(WHAT THE EXERCISE ASKS) Continue the patent office action on the speaker-model system, picking up right after its last sentence.

(SELECTED EXCERPT)
+ + +
DETAILED ACTION
Notice of Pre-AIA  or AIA  Status
The present application, filed on or after March 16, 2013, is being examined under the first inventor to file provisions of the AIA .
Continued Examination Under 37 CFR 1.114
A request for continued examination under 37 CFR 1.114, including the fee set forth in 37 CFR 1.17(e), was filed in this application after final rejection.  Since this application is eligible for continued examination under 37 CFR 1.114, and the fee set forth in 37 CFR 1.17(e) has been timely paid, the finality of the previous Office action has been withdrawn pursuant to 37 CFR 1.114.  Applicant's submission filed on 5/2/2022 has been entered.
Response to Amendment
In response to the office action from 12/2/2021, the applicant has submitted a request for continued examination, filed 5/2/2022, amending claims 1, 11, 13, 14, while arguing to traverse the prior art rejections. Applicant’s arguments have been fully considered, but as the amendments did not overcome the prior art of record, therefore in alternate the examiner identified a novel feature and recommended it as an examiner’s amendment. Therefore claims 1-16 with the examiner’s amendment below are allowable over prior art of record for the below provided reasons for allowance.
EXAMINER’S AMENDMENT
The examiner has changed the title of the invention to “SYSTEM FOR CREATING SPEAKER MODEL BASED ON VOCAL SOUNDS FOR A SPEAKER RECOGNITION SYSTEM, COMPUTER PROGRAM PRODUCT, AND CONTROLLER, USING TWO NEURAL NETWORKS”, so as to be more descriptive of the invention.

An examiner’s amendment to the record appears below. Should the changes and/or additions be unacceptable to applicant, an amendment may be filed as provided by 37 CFR 1.312. To ensure consideration of such an amendment, it MUST be submitted no later than the payment of the issue fee.

Authorization for this examiner’s amendment was given in an interview with the attorney on file, Ms. Ma Yuefei on 7/8/2022.

Amend claims 1, 11, 13, and 14:

As Per Claim 1:

1. (Currently Amended) A system for creating a speaker model, the system comprising:
one or more processors configured to:
generate second neural networks, each of the second neural networks being generated by changing a part of network parameters from an input layer to a predetermined intermediate layer of a first neural network based on one of a plurality of patterns, the first neural network being a neural network for detecting one or more words without recognizing a speaker; 
input a piece of speech into the each of the second neural networks so as to obtain a plurality of outputs from the intermediate layer; and
create a speaker model that receives a speaker feature comprising vocal sounds as input and outputs a recognized speaker by inputting each of the outputs as the speaker feature.
+ + +
(INFORMATION)
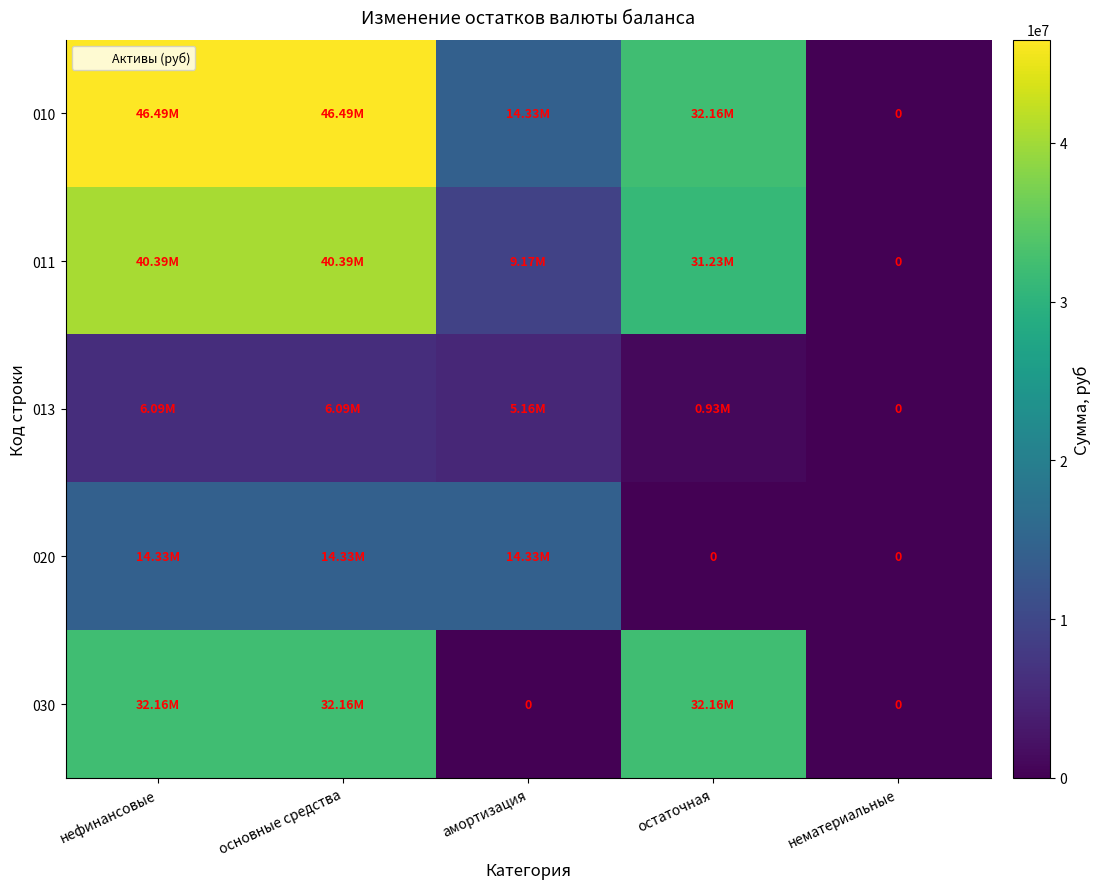

How many values in the 011 series are below 31226851?

2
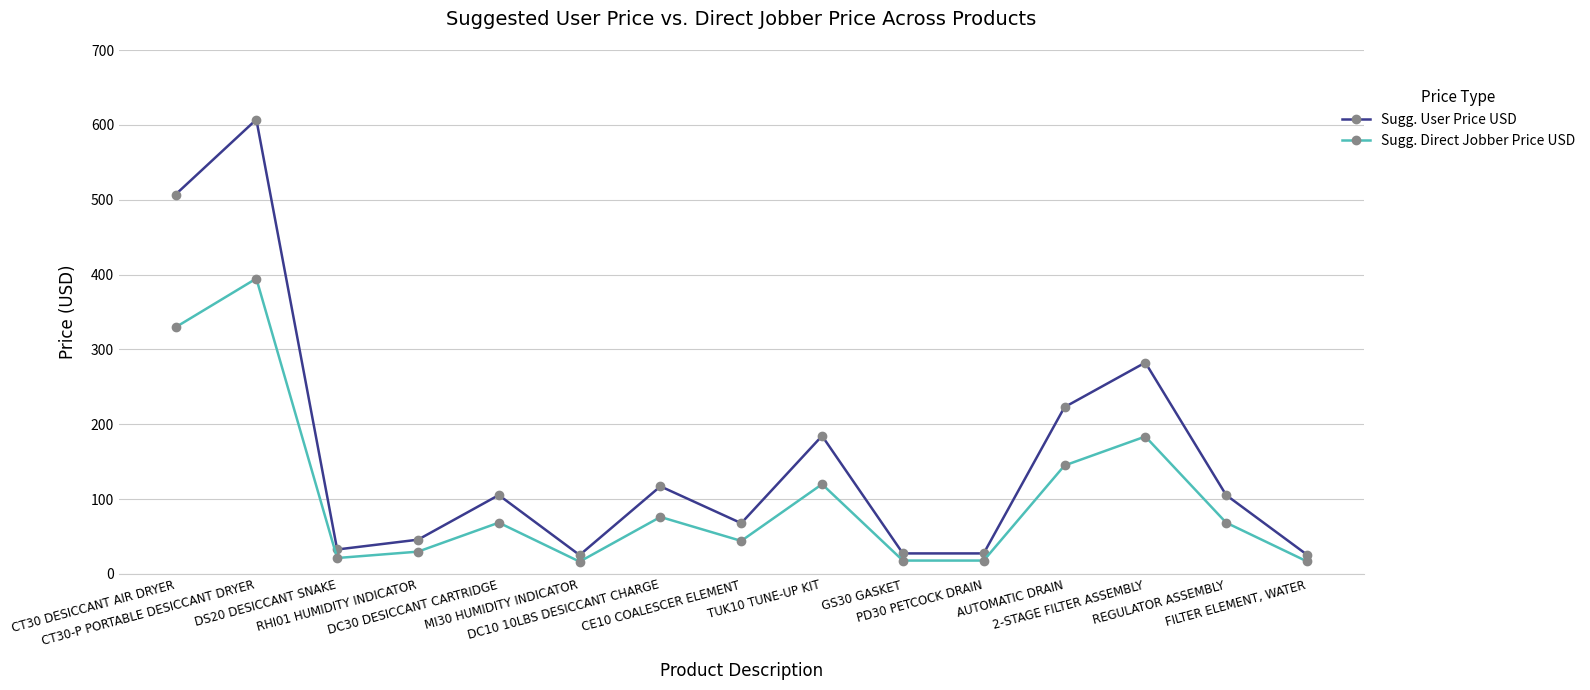

Which series has the largest range (max minus min)?

Sugg. User Price USD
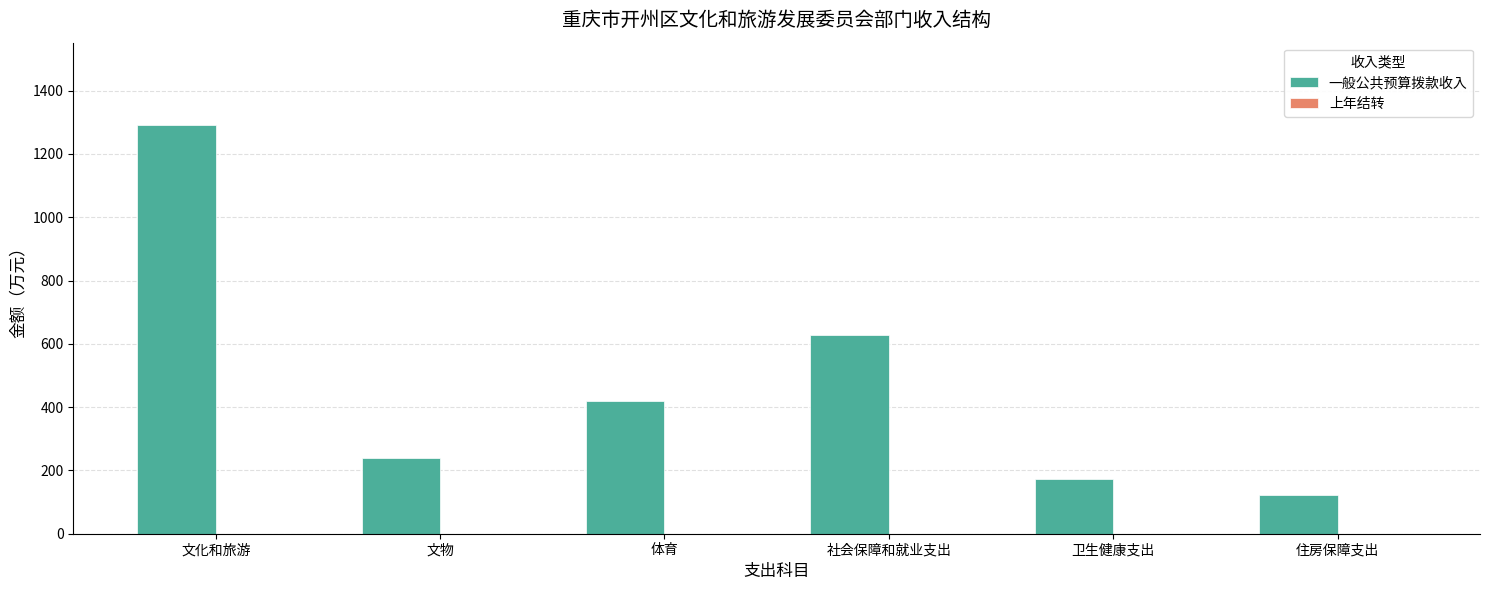

Read the value at 住房保障支出.

120.9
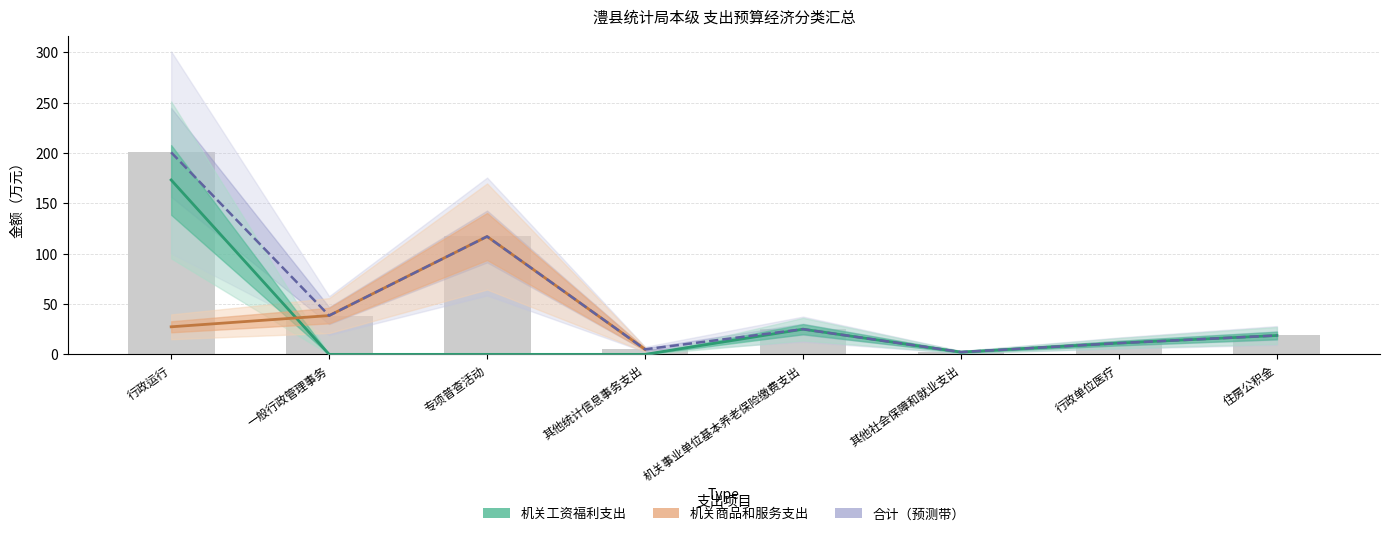

At which label does 机关商品和服务支出 reach its peak?

专项普查活动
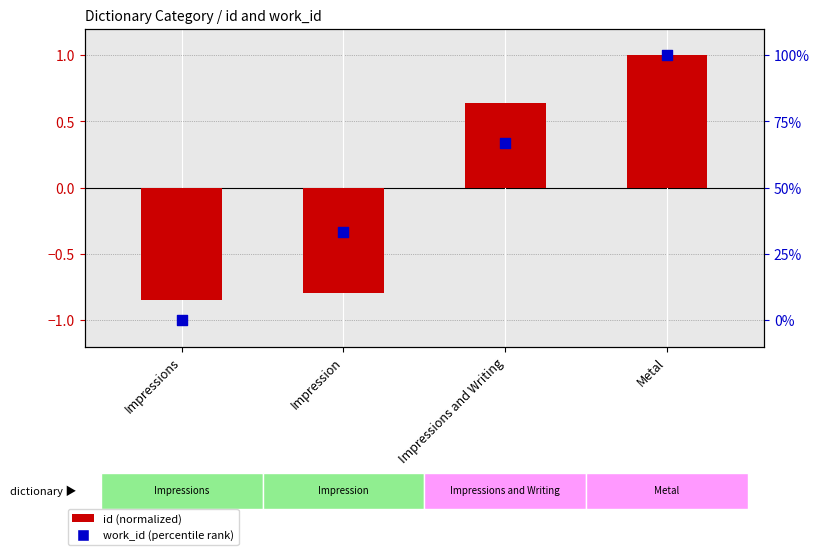

Which series has the largest total across all categories?

work_id (percentile rank)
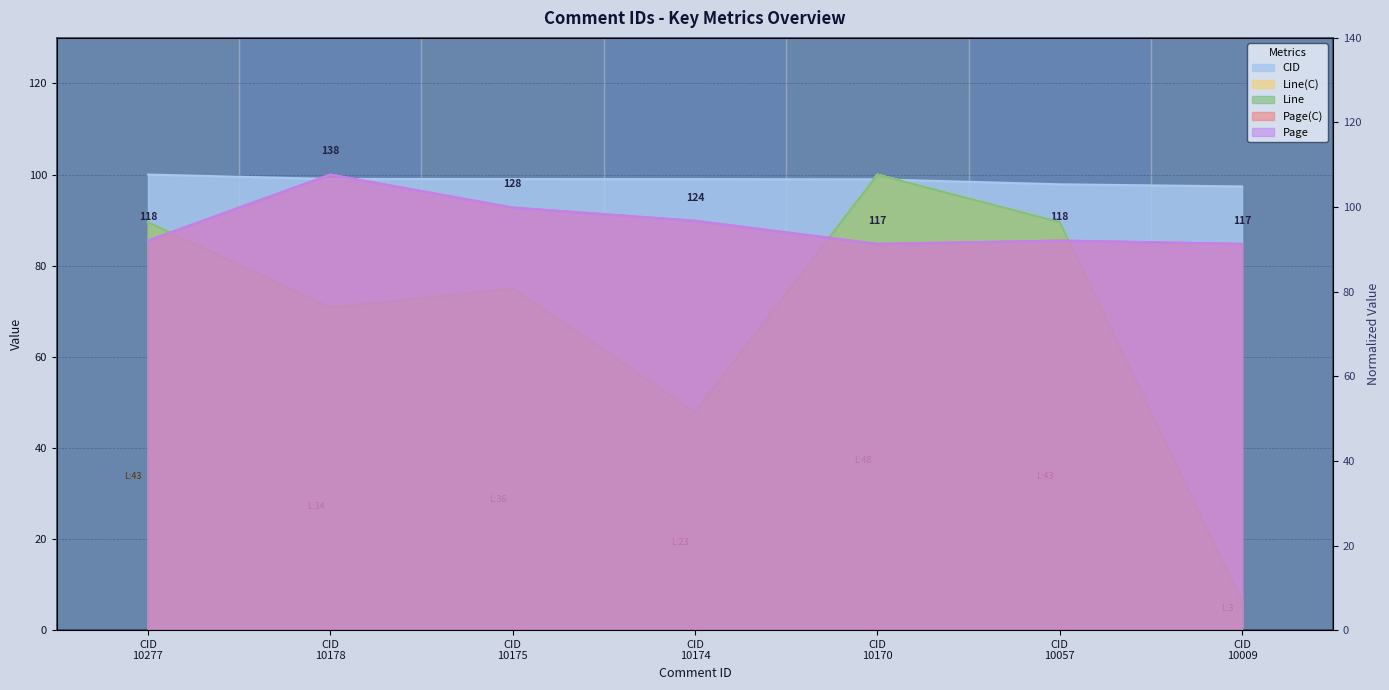

List the series in order of their peak value, lowest first.

CID, Line(C), Line, Page(C), Page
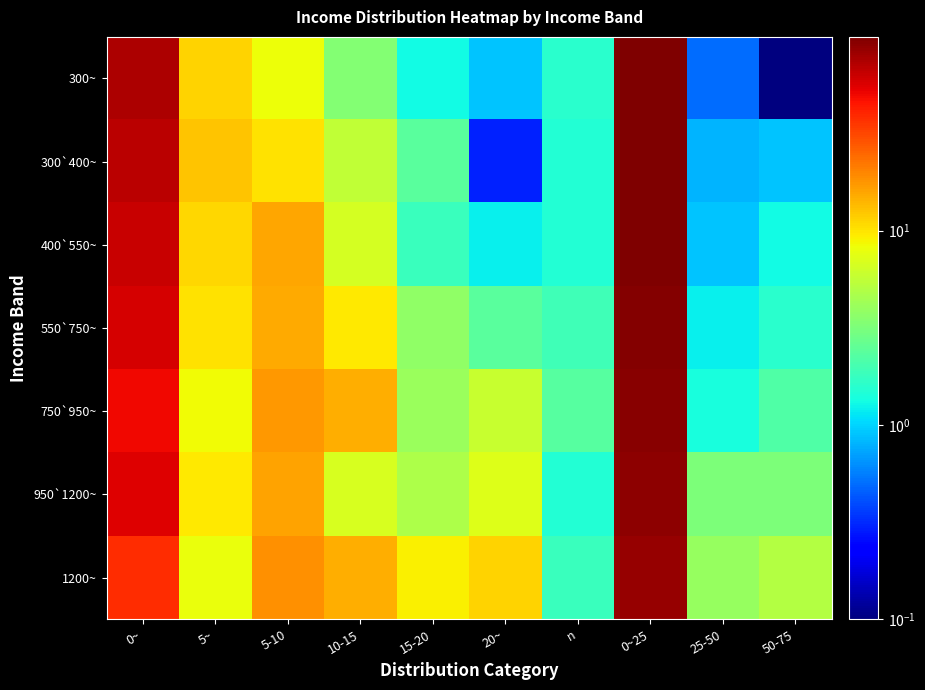

Reading left to right, transcribe all the data shown in this chart.

300~: 0~=74.8	5~=11.4	5-10=8.3	10-15=3.4	15-20=1.3	20~=0.9	n=1.6	0~25=99.4	25-50=0.5	50-75=0.1
300`400~: 0~=69.1	5~=12.5	5-10=10.2	10-15=5.6	15-20=2.4	20~=0.3	n=1.5	0~25=98.0	25-50=0.8	50-75=0.9
400`550~: 0~=63.7	5~=11.1	5-10=15.5	10-15=6.7	15-20=1.8	20~=1.2	n=1.5	0~25=96.9	25-50=0.9	50-75=1.3
550`750~: 0~=58.7	5~=10.1	5-10=15.4	10-15=9.6	15-20=3.8	20~=2.4	n=1.9	0~25=95.9	25-50=1.2	50-75=1.6
750`950~: 0~=49.5	5~=8.4	5-10=17.3	10-15=14.7	15-20=4.1	20~=6.0	n=2.3	0~25=92.3	25-50=1.4	50-75=2.2
950`1200~: 0~=55.6	5~=9.6	5-10=16.0	10-15=6.8	15-20=4.8	20~=7.2	n=1.5	0~25=91.6	25-50=3.2	50-75=3.2
1200~: 0~=38.6	5~=8.0	5-10=18.2	10-15=14.8	15-20=9.1	20~=11.4	n=1.8	0~25=86.4	25-50=4.0	50-75=5.1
+ + +
(ANSWER SPACE)
As Per Claim 11:

11. (Currently Amended) A recognition system comprising:
one or more processors configured to:
receive speech and converts the speech into a feature;
input the feature to a first neural network and calculate a score that represents likelihood indicating whether the feature corresponds to one or more predetermined words;
detect the one or more words from the speech using the score;
generate second neural networks, each of the second neural networks being generated by changing a part of network parameters from an input layer to a predetermined intermediate layer of the first neural network based on one of a plurality of patterns, the first neural network being a neural network for detecting one or more words without recognizing a speaker, 
input a piece of the speech into the each of the second neural networks so as to obtain a plurality of outputs from the intermediate layer;
create a speaker model that receives a speaker feature comprising vocal sounds as input and outputs a recognized speaker by inputting each of the outputs as the speaker feature; and
recognize the speaker using the speaker model.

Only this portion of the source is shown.